While harmless, tori can be uncomfortable depending on how far they stretch your gums and where they sit in your mouth. The excess bone is developed as a coping mechanism, as your body attempts to protect the jaw from the strain it's under when you grind your teeth by building new bone cells.

With tori, you can expect the problem to go away gradually after you stop grinding your teeth.

Complete Tooth Loss

Finally, tooth grinding can actually lead to you completely losing your teeth. This can happen in a variety of ways. For example, enamel loss can lead to severe tooth decay, which can cause the tooth to become infected and needing extraction.

Alternatively, you can lose your teeth just from excessive pressure and stress over a long period of time. Too much stress on a tooth can cause it to fracture, or it can cause the root beneath it to be damaged after putting up with too much strain. In either case, you could end up needing a root canal or a complete tooth removal.

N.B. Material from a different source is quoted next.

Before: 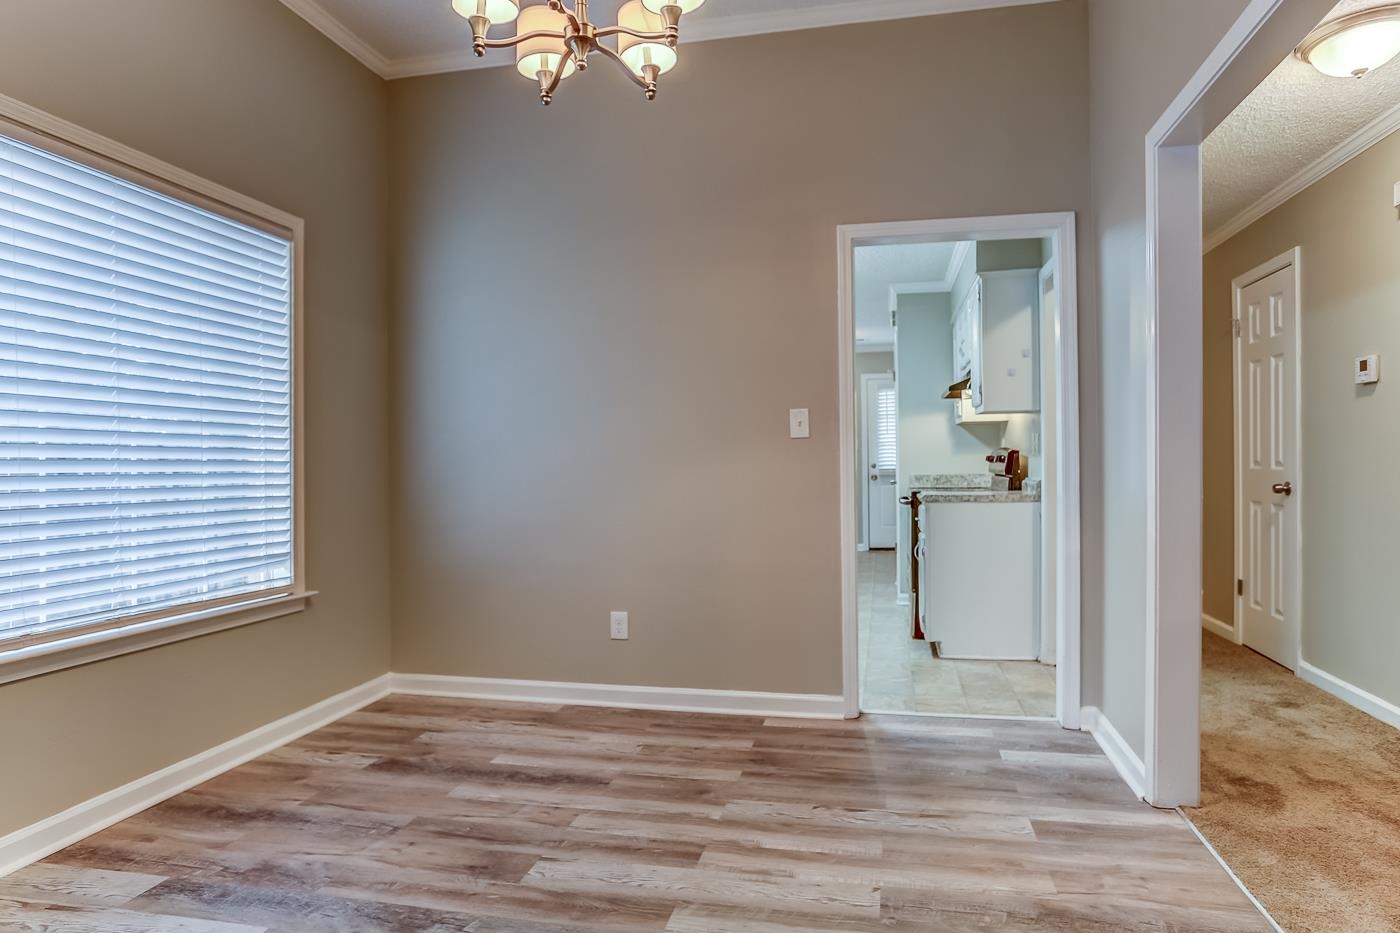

Grinding your teeth is about more than a simple toothache. If you're not taking steps to protect yourself from tooth grinding, consider doing so now. Wearing a nightguard will prevent tooth grinding while you sleep, and you can focus on being aware of when you're grinding your teeth during the day and learn how to make yourself stop. If you've been grinding for a long time, visit a dental office to make sure that the damage detailed above isn't already happening to you.